Differential Machine Learning
Our work lies at the junction of two areas. The first is artificial intelligence, for which Google has recently made a TensorFlow environment for learning deep neural networks. The second is the evaluation of complex financial instruments for the derivatives market. A derivative refers to derivative financial instruments or contracts, that enable two parties to enter into a transaction for the right or obligation to use any underlying asset (for example, shares). Under this agreement, one party undertakes to sell/buy, exchange or provide a certain product or a package of securities on special conditions that are stipulated in the agreement. Such contracts protect from price changes since the seller is obliged to fulfill the contract at a strictly specified price.

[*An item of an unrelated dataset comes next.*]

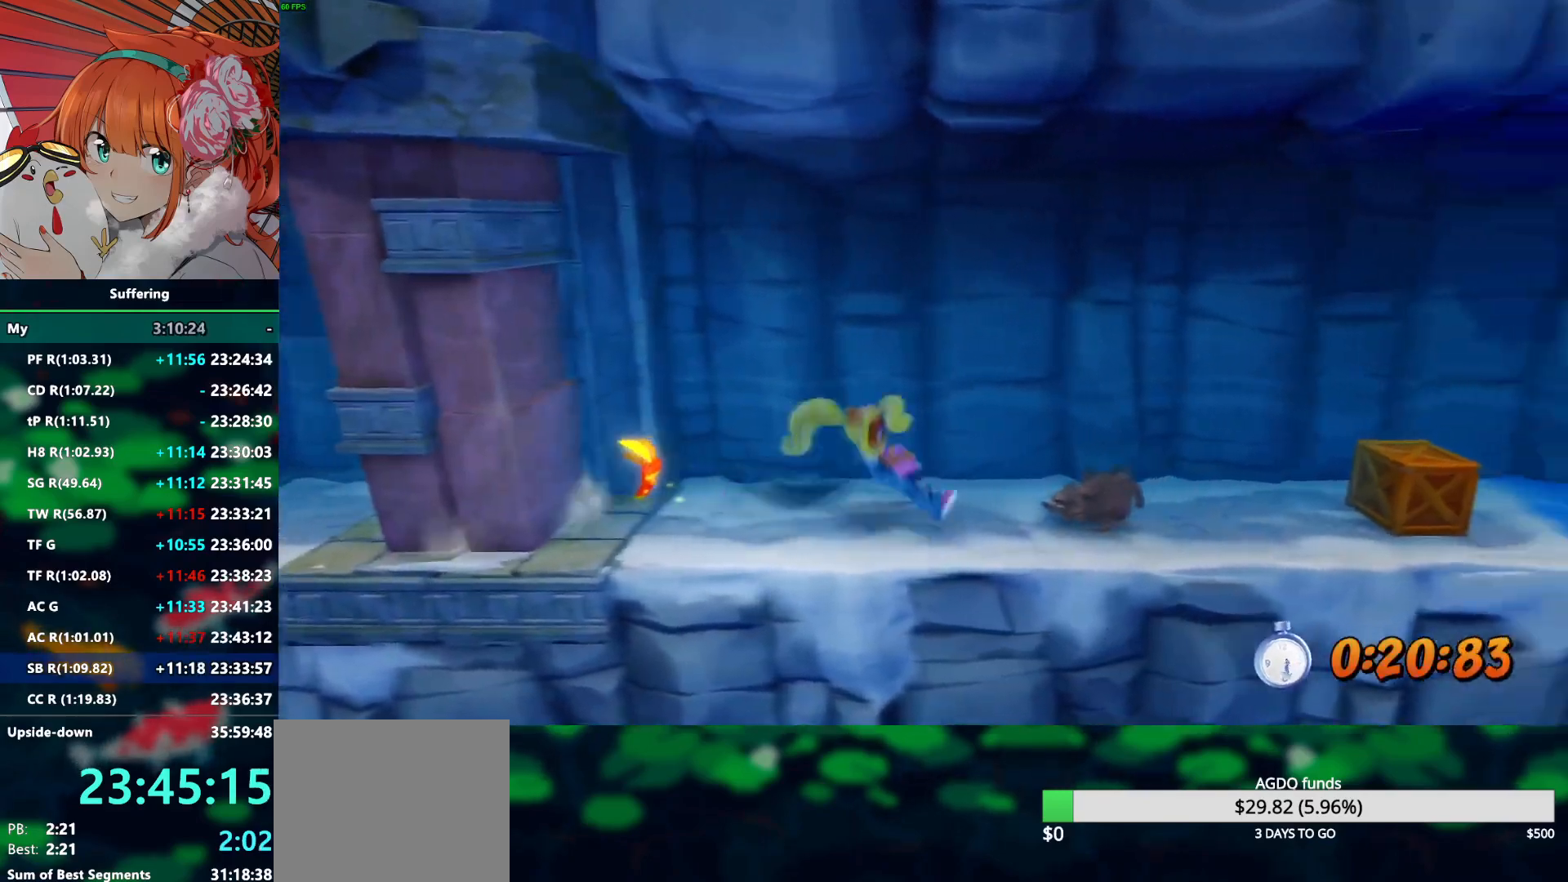
{"dt_ms": 500, "buttons": ["R2"], "left_stick": "right", "right_stick": "center", "events": [[183, "CROSS", "up"]]}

The simplest option is the European option. A European option is a contract under which a buyer of the contract gets the right, but not necessarily, to buy or sell some underlying assets at a predetermined price at a certain moment in the future. The underlying asset can be a stock or a currency exchange rate. An option that gives the right to buy an underlying asset is called a CALL option. The right to sell is called a PUT option. STRIKE is the option price at which the option gives the right to conclude a deal in the future. The time specified in the contract in advance at which the option can be used is the expiration time of the option. The buyer of such a contract must pay a premium to the seller, since the seller undertakes to provide the underlying asset at a certain price in the future, if the market prices are higher than the strike, the seller will lose money because the underlying asset will be provided at a lower price. Therefore, the option price at expiration or payoff is C = Max(S(T)-K,0.0), where S(T) is the asset value, and K is a strike. The main challenge in pricing such derivatives is to determine the fair premium. A contract that looks like an option and is familiar to everyone is insurance. Anyone who buys the insurance gets the right, under certain conditions, to receive an insurance premium, and the insurance company undertakes to pay this premium. On the exchange, you can get Call and Put options on different expiry dates and different strikes. Such models are built based on the results of non-school probability theory, stochastic differential equations, martingale measure, partial differential equations, and also very slow numerical methods - this is the essence of the Monte Carlo method.
The option value is determined by many factors such as strike price, time to maturity, volatility, interest rates, dividends. The risk to anyone who buys or sells options is that the value of the option changes. Thanks to option pricing mathematical models, it is possible to calculate the impact of a price change in any of these factors. There is also a risk parameter called "Greek". Calculating the market value of the option is very challenging. Monte Carlo and similar calculation methods are very slow and laborious, they require large computing clusters and hundreds of millions of dollars invested in speeding up the methods for calculating such options, expensive infrastructure, and there is a huge number of challenging tasks. Recently, special types of neural networks have been developed that help in the approximation of options and their derivatives (Greeks) at the same time. Such networks approximate not only the value of a function, but also its shape at once, and they are very useful for calculating Greeks.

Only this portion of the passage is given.